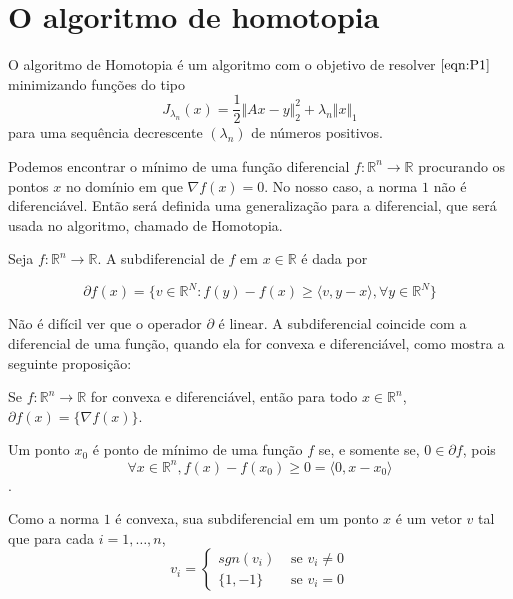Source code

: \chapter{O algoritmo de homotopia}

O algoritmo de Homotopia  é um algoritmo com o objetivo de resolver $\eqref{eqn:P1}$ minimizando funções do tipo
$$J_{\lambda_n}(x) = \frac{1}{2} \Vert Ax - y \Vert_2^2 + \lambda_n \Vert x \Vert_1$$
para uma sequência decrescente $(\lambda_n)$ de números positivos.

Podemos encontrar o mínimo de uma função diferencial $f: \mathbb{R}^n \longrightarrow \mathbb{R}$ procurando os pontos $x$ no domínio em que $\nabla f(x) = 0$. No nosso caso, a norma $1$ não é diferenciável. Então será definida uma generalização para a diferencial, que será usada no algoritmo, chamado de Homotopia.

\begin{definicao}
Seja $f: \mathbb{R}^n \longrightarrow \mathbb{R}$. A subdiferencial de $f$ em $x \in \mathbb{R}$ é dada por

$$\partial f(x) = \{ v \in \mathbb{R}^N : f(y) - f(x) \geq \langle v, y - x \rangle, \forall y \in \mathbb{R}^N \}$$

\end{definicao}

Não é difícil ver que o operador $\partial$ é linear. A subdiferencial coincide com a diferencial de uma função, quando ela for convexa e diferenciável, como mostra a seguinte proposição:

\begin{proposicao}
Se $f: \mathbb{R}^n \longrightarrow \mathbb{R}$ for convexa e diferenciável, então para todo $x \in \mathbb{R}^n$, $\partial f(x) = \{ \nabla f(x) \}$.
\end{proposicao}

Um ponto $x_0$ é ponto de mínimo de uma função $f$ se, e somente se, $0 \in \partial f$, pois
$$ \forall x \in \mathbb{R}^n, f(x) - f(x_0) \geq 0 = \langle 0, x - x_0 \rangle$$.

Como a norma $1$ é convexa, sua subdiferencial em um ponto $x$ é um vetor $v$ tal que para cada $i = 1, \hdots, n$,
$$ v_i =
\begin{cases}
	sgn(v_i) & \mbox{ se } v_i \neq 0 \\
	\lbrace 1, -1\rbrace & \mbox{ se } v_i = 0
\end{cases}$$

● ● ●

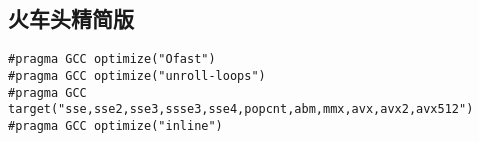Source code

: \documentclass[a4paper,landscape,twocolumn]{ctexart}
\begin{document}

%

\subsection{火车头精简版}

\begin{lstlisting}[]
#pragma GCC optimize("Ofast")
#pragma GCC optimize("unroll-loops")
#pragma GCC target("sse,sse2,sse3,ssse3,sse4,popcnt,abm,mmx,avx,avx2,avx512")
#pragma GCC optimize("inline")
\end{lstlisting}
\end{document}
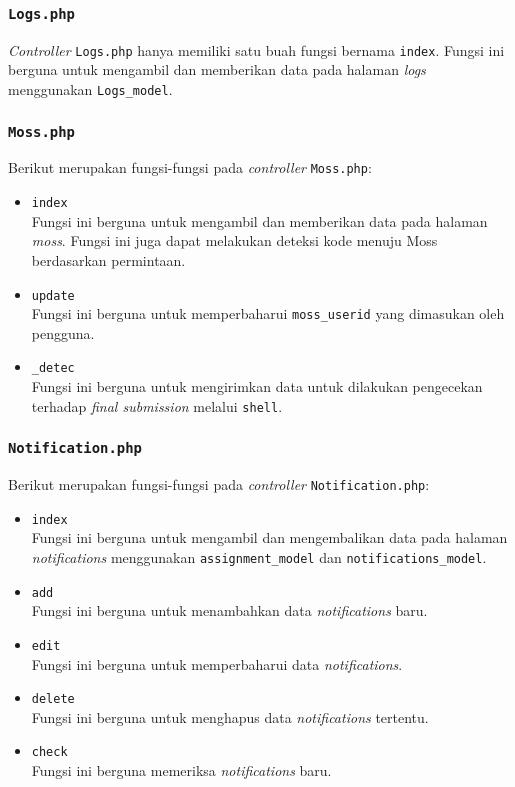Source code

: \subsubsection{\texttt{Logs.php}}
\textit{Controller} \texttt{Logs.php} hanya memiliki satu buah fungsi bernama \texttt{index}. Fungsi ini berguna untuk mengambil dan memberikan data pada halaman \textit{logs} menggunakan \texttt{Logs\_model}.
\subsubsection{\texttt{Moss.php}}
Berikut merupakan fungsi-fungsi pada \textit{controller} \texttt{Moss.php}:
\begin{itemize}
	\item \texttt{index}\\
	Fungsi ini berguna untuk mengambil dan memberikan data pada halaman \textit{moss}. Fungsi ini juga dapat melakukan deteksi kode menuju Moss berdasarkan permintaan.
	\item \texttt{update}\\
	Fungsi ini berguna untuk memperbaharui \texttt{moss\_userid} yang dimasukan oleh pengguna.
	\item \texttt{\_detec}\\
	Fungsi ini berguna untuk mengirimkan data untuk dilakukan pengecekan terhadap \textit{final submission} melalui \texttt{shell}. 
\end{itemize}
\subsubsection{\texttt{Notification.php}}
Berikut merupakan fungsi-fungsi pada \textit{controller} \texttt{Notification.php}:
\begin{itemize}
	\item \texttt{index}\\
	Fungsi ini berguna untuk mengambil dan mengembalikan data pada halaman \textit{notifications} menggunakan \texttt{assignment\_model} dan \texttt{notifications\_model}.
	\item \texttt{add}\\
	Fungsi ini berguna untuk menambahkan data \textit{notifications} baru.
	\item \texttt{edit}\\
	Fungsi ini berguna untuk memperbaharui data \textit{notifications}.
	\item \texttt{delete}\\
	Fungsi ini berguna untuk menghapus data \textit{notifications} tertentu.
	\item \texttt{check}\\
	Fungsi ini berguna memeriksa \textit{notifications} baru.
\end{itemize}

● ● ●

• _Description of the task_:
Pull every line with the string "norma" out of the material.

• _Answer_:
Podemos encontrar o mínimo de uma função diferencial $f: \mathbb{R}^n \longrightarrow \mathbb{R}$ procurando os pontos $x$ no domínio em que $\nabla f(x) = 0$. No nosso caso, a norma $1$ não é diferenciável. Então será definida uma generalização para a diferencial, que será usada no algoritmo, chamado de Homotopia.
Como a norma $1$ é convexa, sua subdiferencial em um ponto $x$ é um vetor $v$ tal que para cada $i = 1, \hdots, n$,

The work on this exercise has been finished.